Q: A couple of years ago, you wrote about a tiny, battery-powered projector that will fit in a briefcase. As part of my job, I do presentations to small groups, and such a projector would be perfect for showing pictures and videos of our beautiful facility. What is the name of the projector, is it still on the market and is it suitable for this purpose?

A: The projector was the Asus ZenBeam E1, and it is still around. It would work for what you describe as long as you have a white wall or screen to use with it. While the image quality is good, the resolution does not rate as high-definition, and connectivity is somewhat limited. If you get one, you should plan on using it with a computer incorporating an HDMI output. The Asus ZenBeam E1 is $269 (asus.com).

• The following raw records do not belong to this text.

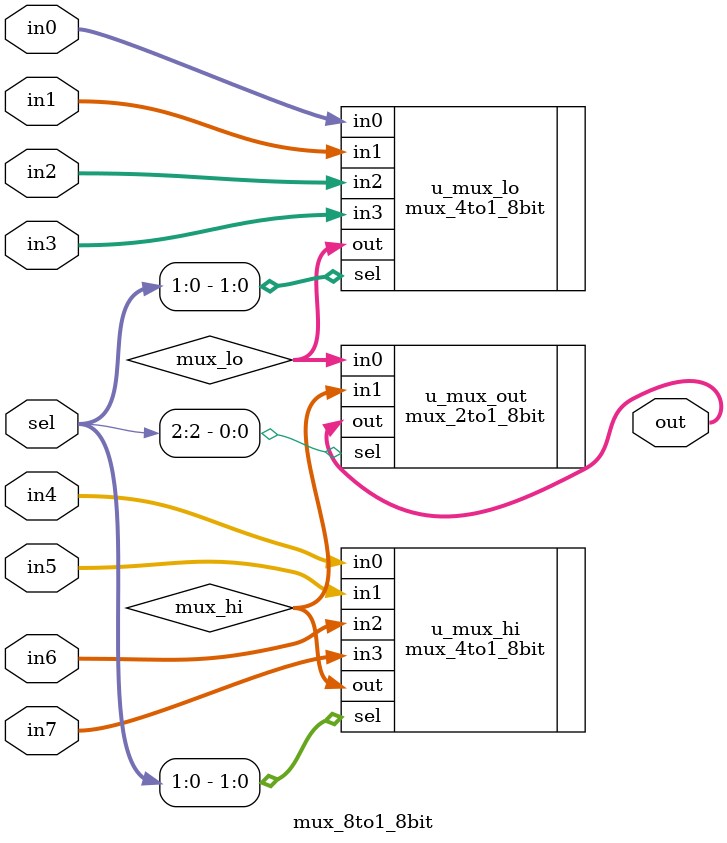
<source format=sv>

module mux_8to1_8bit (
    input  logic [7:0] in0,
    input  logic [7:0] in1,
    input  logic [7:0] in2,
    input  logic [7:0] in3,
    input  logic [7:0] in4,
    input  logic [7:0] in5,
    input  logic [7:0] in6,
    input  logic [7:0] in7,
    input  logic [2:0] sel,
    output logic [7:0] out
);
    // First stage: two 4:1 muxes using sel[1:0]
    logic [7:0] mux_lo, mux_hi;

    mux_4to1_8bit u_mux_lo (
        .in0(in0), .in1(in1), .in2(in2), .in3(in3),
        .sel(sel[1:0]), .out(mux_lo)
    );

    mux_4to1_8bit u_mux_hi (
        .in0(in4), .in1(in5), .in2(in6), .in3(in7),
        .sel(sel[1:0]), .out(mux_hi)
    );

    // Second stage: select between halves using sel[2]
    mux_2to1_8bit u_mux_out (.in0(mux_lo), .in1(mux_hi), .sel(sel[2]), .out(out));

endmodule

</source>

But before you reach for that credit card, you should know that now you can get a far more compelling small projector, one that will look better, sound better and be easier to use, especially for your application. In fact, to call it a projector does not do it justice. It's really a complete home entertainment system packaged in a single device approximately the size and shape of a soda can. It's also one of the single most satisfying, entertaining and well thought-out products I have tested in a long time.

It is called the Nebula Capsule Max, from Anker. It is a true high-definition DLP projector with 720p resolution, capable of putting up a sharp, colorful image 100 inches in size. It has built-in Wi-Fi and apps for streaming, an HDMI input and a USB input that makes it perfect for your work pictures and videos because you can just put them on a flash drive and plug them in to the Capsule Max for playback.

It also has a built-in battery that can power it up to four hours, depending on the selected brightness. Use it plugged in for maximum brightness without a time limitation. It also can work as a Bluetooth audio speaker.

On top of that, it also automatically focuses and applies keystone correction, so you have a perfect image without effort. From a tactile standpoint, it has the solid, flawless quality one associates with high-end electronics.

I recently took the Capsule Max on a trip out of town. To unwind in the evening, I put it on a chair away from the wall, booted it up and connected it to the hotel Wi-Fi. I then used the included remote to log in to Hulu and Amazon Prime, dimmed the lights and enjoyed some of my favorite television shows and movies projected to home theater size.

It sells for $469 (seenebula.com). Granted, that's $200 more than the ZenBeam E1, but I believe it is money well spent. The ability to use it with a USB flash drive to do your presentations is a convenience you will really appreciate in the long run. Add in the better picture quality and other enhancements and you have an unbeatable package that excels at both work and play.